Death dominates Shadows of the Evening, the better half of a diverse Coward double-bill that includes the vaudevillian Red Peppers, elegantly directed by Sheridan Morley.
Coward wrote Shadows of the Evening when he was in ailing health, in the mid-1960s, and it is the writer offering his last will and testament. His hero George is a publisher who seven years ago abandoned his wife Anne for his mistress Liliane, and who now learns he has only a few months to live. Flanked in a Swiss hotel suite by the two people he has loved most, George cuts through their icily evasive banter and urges them to accept his extinction.
The play tells us a lot about Coward: his indestructible ego, his lifelong secularism and, above all, his joyous state of arrested development. George, as the author's spokesman, equates death with the last day of the school holidays.
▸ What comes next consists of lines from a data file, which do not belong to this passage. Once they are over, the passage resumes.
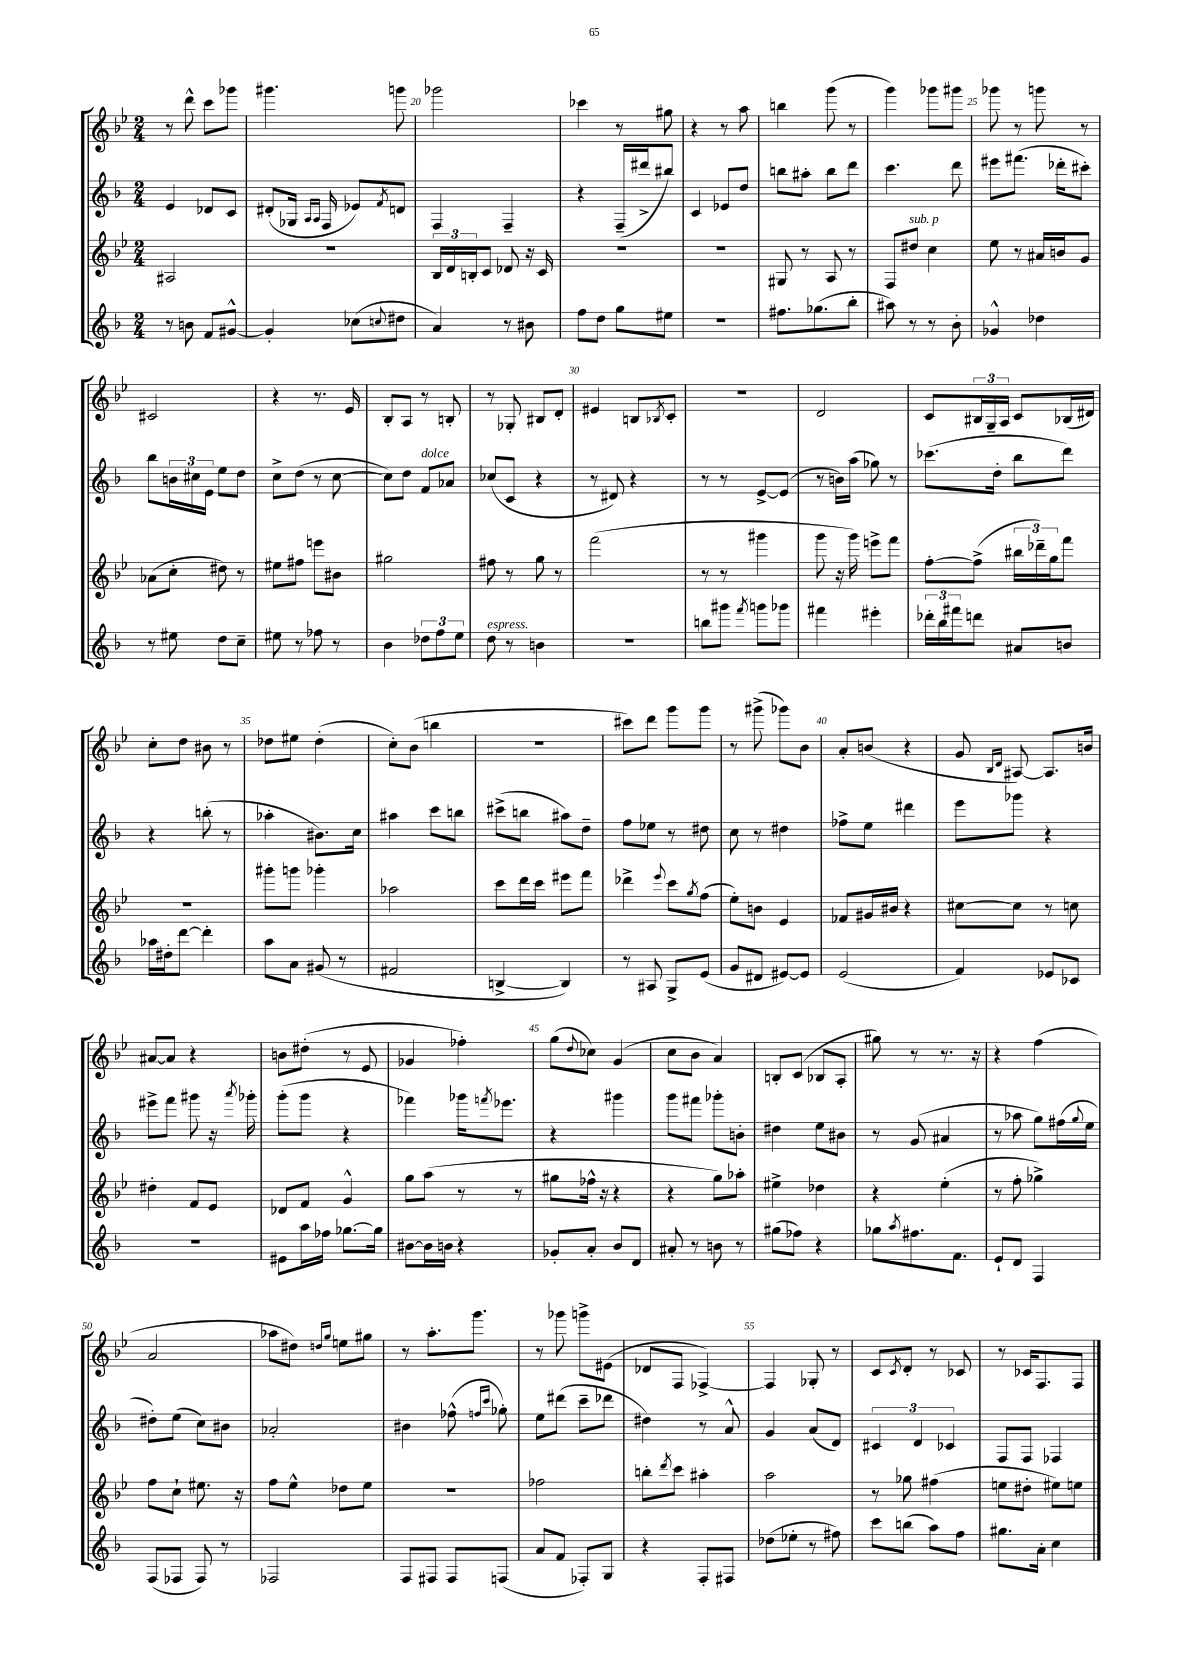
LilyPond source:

<<
\new StaffGroup <<
\new Staff = "s0" {
    \clef treble \key bes \major \numericTimeSignature \time 2/4
    r8 d'''8-^ c'''8 ges'''8 |
    gis'''4. g'''8 |
    ges'''2 |
    ces'''4 r8 gis''8 |
    r4 r8 a''8 |
    b''4 g'''8( r8 |
    g'''4) ges'''8 gis'''8 |
    ges'''8 r8 g'''8 r8 |
    cis'2 |
    r4 r8. ees'16 |
    bes8-. a8 r8 b8-. |
    r8 ges8-. bis8 d'8-. |
    eis'4 b8 \acciaccatura { bes8 } c'8-. |
    r2 |
    d'2 |
    c'8 \tuplet 3/2 { bis16 g16-- a16 } c'8 bes16( dis'16) |
    c''8-. d''8 bis'8 r8 |
    des''8 eis''8 des''4-.( |
    c''8-.) bes'8( b''4 |
    r2 |
    cis'''8) d'''8 g'''8 g'''8 |
    r8 gis'''8->( ges'''8) bes'8 |
    a'8-. b'8( r4 |
    g'8 \grace { bes16 d'16 } ais8~) ais8. b'16 |
    ais'8~ ais'8 r4 |
    b'8 dis''8-.( r8 ees'8 |
    ges'4 fes''4-.) |
    g''8( \appoggiatura { d''8 } ces''8) g'4( |
    c''8 bes'8 a'4) |
    b8-. c'8( bes8 a8-. |
    gis''8) r8 r8. r16 |
    r4 f''4( |
    a'2 |
    aes''8 dis''8) \grace { d''16 g''16 } e''8 gis''8 |
    r8 a''8.-. g'''8. |
    r8 ges'''8 g'''8-> eis'8( |
    des'8 f8 fes4~->) |
    fes4 ges8-. r8 |
    c'8 \acciaccatura { c'8 } d'8-. r8 ces'8 |
    r8 ces'16 f8. f8 \bar "|." |
}
\new Staff = "s1" {
    \clef treble \key f \major \numericTimeSignature \time 2/4
    e'4 des'8 c'8 |
    dis'8-.( ges16 \grace { a16 a16 } f16 ees'8) \acciaccatura { f'8 } d'8 |
    f4 f4-- |
    r4 f16--( dis'''16-> bis''8) |
    c'4 ees'8 d''8 |
    b''8 ais''8-. b''8 d'''8 |
    c'''4. d'''8 |
    eis'''8 fis'''8.( des'''16-. cis'''8-.) |
    bes''8 \tuplet 3/2 { b'16 cis''16 e'16 } e''8 d''8 |
    c''8-> d''8( r8 c''8~ |
    c''8) d''8 f'8^\markup { \italic "dolce" } aes'8 |
    ces''8( c'8 r4 |
    r8 dis'8) r4 |
    r8 r8 e'8~-> e'8( |
    r8 b'16) a''16( ges''8) r8 |
    ces'''8.( d''16-. bes''8 d'''8) |
    r4 b''8-.( r8 |
    aes''4-. bis'8.) c''16 |
    ais''4 c'''8 b''8 |
    cis'''8->( b''8 ais''8) d''8-- |
    f''8 ees''8 r8 dis''8 |
    c''8 r8 dis''4 |
    fes''8-> e''8 dis'''4 |
    e'''8 ges'''8 r4 |
    eis'''8-> f'''8 gis'''8 r16 \acciaccatura { a'''8 } ges'''16-. |
    g'''8-.( g'''8 r4 |
    fes'''4) ges'''16 \acciaccatura { f'''8 } ees'''8. |
    r4 gis'''4 |
    g'''8 fis'''8 ges'''8-. b'8-. |
    dis''4 e''8 bis'8 |
    r8 g'8( ais'4 |
    r8 aes''8 g''8) fis''16( \appoggiatura { g''8 } e''16 |
    dis''8-.) e''8( c''8) bis'8 |
    aes'2-. |
    bis'4 fes''8-^( \grace { f''16 c'''16 } ges''8-.) |
    e''8 dis'''8( c'''8-- des'''8 |
    dis''4) r8 a'8-^ |
    g'4 a'8( d'8) |
    \tuplet 3/2 { cis'4 d'4 ces'4 } |
    f8 f8 fes4 \bar "|." |
}
\new Staff = "s2" {
    \clef treble \key bes \major \numericTimeSignature \time 2/4
    ais2 |
    R2 |
    \tuplet 3/2 { bes16 d'16 b16-. } c'8 des'8 r16 c'16 |
    R2 |
    R2 |
    gis8 r8 a8 r8 |
    f8 dis''8^\markup { \italic "sub. p" } c''4 |
    ees''8 r8 ais'16 b'16 g'8 |
    aes'8( c''8-. dis''8) r8 |
    eis''8 fis''8 e'''8 bis'8 |
    gis''2 |
    fis''8 r8 g''8 r8 |
    f'''2( |
    r8 r8 gis'''4 |
    g'''8 r16 g'''16) e'''8-> f'''8 |
    f''8~-. f''8->( \tuplet 3/2 { bis''16 des'''16--) g''16 } f'''8 |
    r2 |
    gis'''8-. g'''8 ges'''4-. |
    aes''2 |
    c'''8 d'''16 c'''16 eis'''8 f'''8 |
    des'''4-> \appoggiatura { ees'''8 } c'''8 \acciaccatura { g''8 } f''8( |
    ees''8-.) b'8 ees'4 |
    fes'8 gis'16 bis'16 r4 |
    cis''8~ cis''8 r8 c''8 |
    dis''4-. f'8 ees'8 |
    des'8 f'8 g'4-^ |
    g''8 a''8( r8 r8 |
    gis''8 fes''16-^ r16 r4 |
    r4 g''8) aes''8-. |
    eis''4-> des''4 |
    r4 ees''4-.( |
    r8 f''8-. ges''4->) |
    f''8 c''8-! eis''8. r16 |
    f''8 ees''8-^ des''8 ees''8 |
    R2 |
    fes''2 |
    b''8-. \acciaccatura { d'''8 } c'''8 ais''4-. |
    a''2 |
    r8 ges''8 fis''4( |
    e''8 dis''8-. eis''8) e''8 \bar "|." |
}
\new Staff = "s3" {
    \clef treble \key f \major \numericTimeSignature \time 2/4
    r8 b'8 f'8 gis'8~-^ |
    gis'4-. ces''8( \appoggiatura { c''8 } dis''8 |
    a'4) r8 bis'8 |
    f''8 d''8 g''8 eis''8 |
    r2 |
    fis''8. ges''8.( bes''8-. |
    ais''8) r8 r8 bes'8-. |
    ges'4-^ des''4 |
    r8 eis''8 d''8 c''8-- |
    eis''8 r8 fes''8 r8 |
    bes'4 \tuplet 3/2 { des''8 f''8 e''8 } |
    d''8^\markup { \italic "espress." } r8 b'4 |
    R2 |
    b''8 gis'''8 \acciaccatura { f'''8 } g'''8 ges'''8 |
    fis'''4 eis'''4-. |
    \tuplet 3/2 { des'''16-. bes''16 fis'''16 } d'''8 ais'8 b'8 |
    aes''16 dis''16-. d'''8~ d'''4-. |
    a''8 a'8 gis'8( r8 |
    fis'2 |
    b4~-> b4) |
    r8 ais8 g8-> e'8( |
    g'8 dis'8 eis'8~) eis'8 |
    e'2( |
    f'4) ees'8 ces'8 |
    r2 |
    eis'8 a''16 fes''16 ges''8.~ ges''16 |
    bis'8~ bis'16 b'16 r4 |
    ges'8-. a'8-. bes'8 d'8 |
    ais'8-. r8 b'8 r8 |
    gis''8( fes''8) r4 |
    ges''8 \acciaccatura { a''8 } fis''8. f'8. |
    e'8-! d'8 f4 |
    f8( fes8 fes8) r8 |
    fes2 |
    f8 fis8 fis8 f8( |
    a'8 f'8 fes8-.) g8 |
    r4 f8-. fis8 |
    des''8( ees''8-. r8 fis''8) |
    c'''8 b''8( a''8) f''8 |
    gis''8. a'16-. c''4 \bar "|." |
}
>>
>>
\layout { \context { \Score currentBarNumber = #18 \override BarNumber.break-visibility = ##(#f #t #t) barNumberVisibility = #(every-nth-bar-number-visible 5) } }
Dramatically, the play also shows Coward never lost his touch: Anne's defensive articulacy and Liliane's naked grief are constantly undercut by George's ebullient sang-froid. Excellently directed by Morley and eloquently played by Jeremy Clyde as the dying publisher, Annabel Leventon as the passionate mistress and Jane How as the uptight wife, the play shows Coward confronting death with what John Donne called "a memory of yesterday's pleasures".
Written in 1936, Red Peppers makes an odd companion-piece. I've always been fond of the play, in which a tatty song-and-dance duo fall out with each other, their musical director and the theatre manager, and defend their shrinking world against the incursions of film.
But - although Peter Land and Annabel Leventon jovially conjure up the forgotten awfulness of the halls - the piece demands a real orchestra: Jeremy Nicholas as the vengeful MD spiritedly attacks the ivories but can't match my memory of Hugh Lloyd, in the last West End revival, bobbing up and down in the pit while shooting panic-stricken smiles at the front stalls.